Our data confirm that a substantial proportion of children with CAS or equally marked and persistent speech disorders may have a monogenic condition. As such CAS can be viewed as a critical clinical indicator for single gene disorders, due to its sensitivity as a rare phenotype (1 per 1000) [4], relative to more common speech diagnoses such as articulation or phonological disorder (1 in 20) [64]. While some individuals may have relatively ‘specific’ CAS in the absence of other neurodevelopmental disorders, our findings support the increasing overlap between genes conferring risk for a range of neurodevelopmental disorders including CAS, epilepsy, ASD and intellectual disability.

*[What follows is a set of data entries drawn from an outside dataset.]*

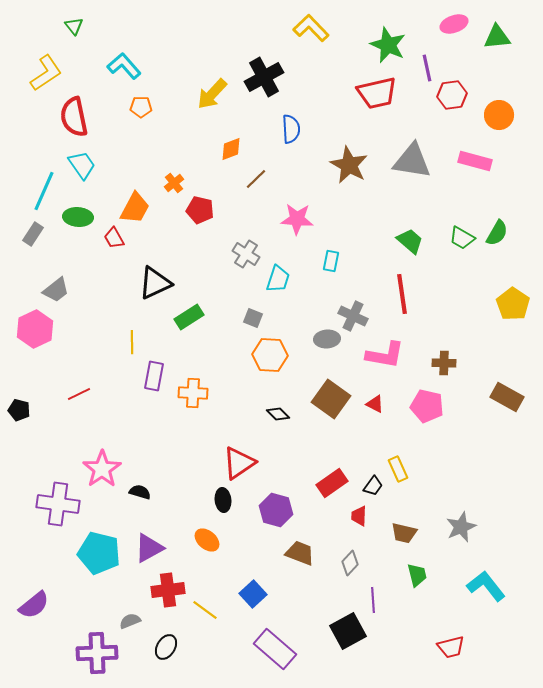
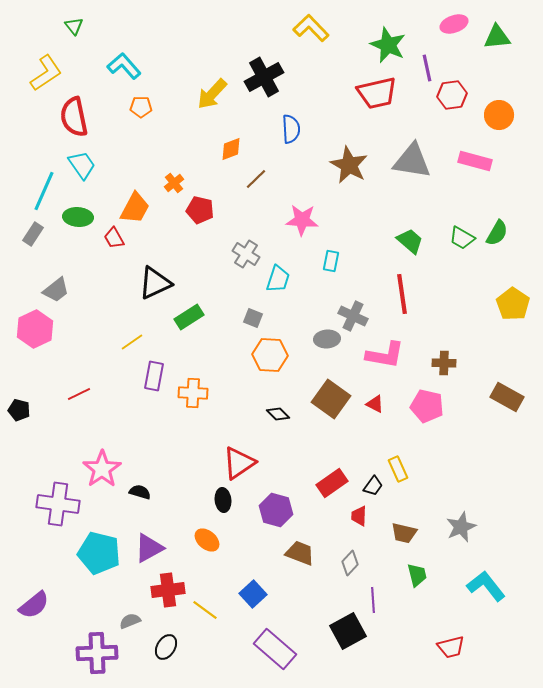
pink star at (297, 219): moved 5 px right, 1 px down
yellow line at (132, 342): rotated 55 degrees clockwise
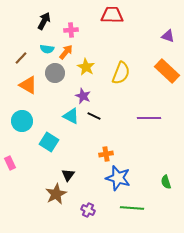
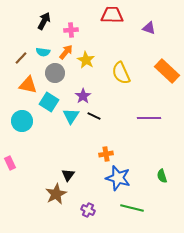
purple triangle: moved 19 px left, 8 px up
cyan semicircle: moved 4 px left, 3 px down
yellow star: moved 7 px up
yellow semicircle: rotated 135 degrees clockwise
orange triangle: rotated 18 degrees counterclockwise
purple star: rotated 14 degrees clockwise
cyan triangle: rotated 36 degrees clockwise
cyan square: moved 40 px up
green semicircle: moved 4 px left, 6 px up
green line: rotated 10 degrees clockwise
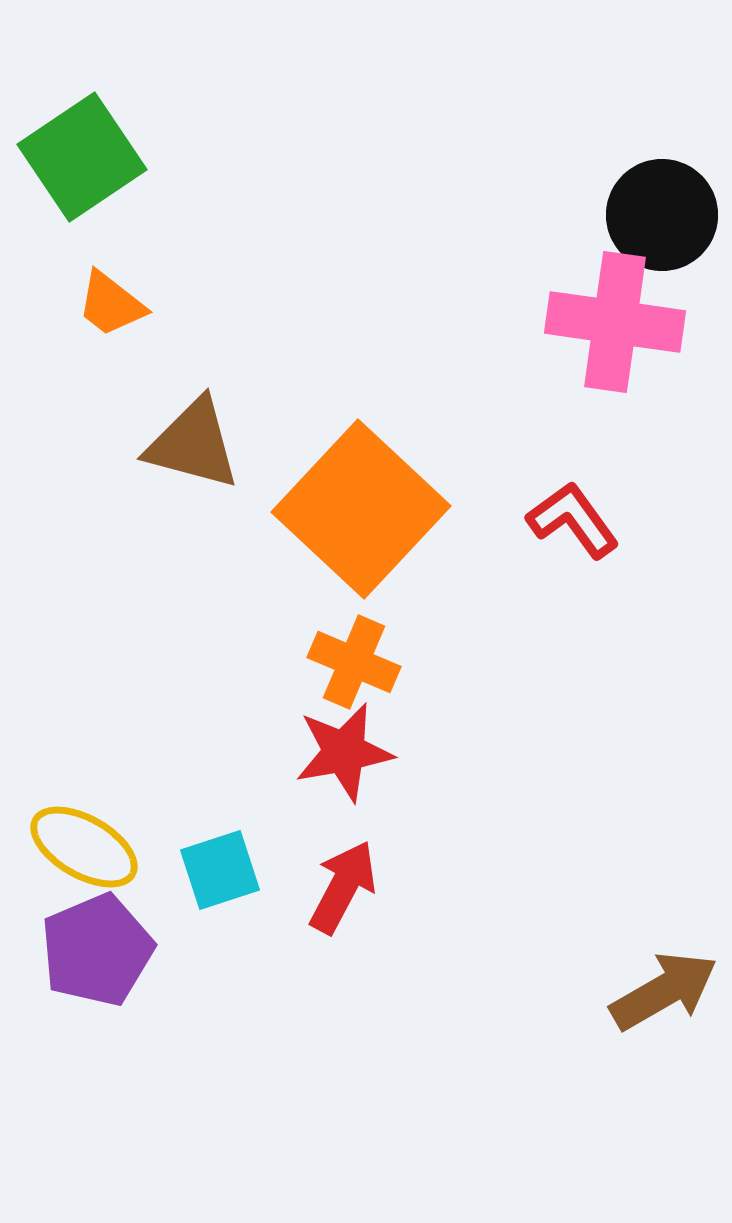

This observation is important because well defined speech diagnoses are not typically reported in published clinical studies where the focus lies on other diagnoses like intellectual disability, epilepsy or ASD. If there is mention of speech or language impairment, the phrase ‘speech delay’ is typically used, which is a highly non-specific term that could imply general language understanding or expression difficulties (e.g. in semantic or syntactic domains), and hence may not even be referring to ‘speech’ impairment itself (e.g. difficulty with producing speech sounds) [12]. Thus, our work highlights the importance of specifically describing speech and language phenotypes, that is, at the very least being specific with the presence of clinical speech diagnoses of phonological disorder, stuttering, CAS and dysarthria, and specifying whether language is also impaired, and if so, in what domains, and by conducting genotype-phenotype correlation studies. We also propose considering a core diagnosis of CAS as a red flag for a monogenic condition. Understanding the aetiological basis of CAS is critical to end the diagnostic odyssey, identify comorbidities and ensure patients are poised for precision medicine trials.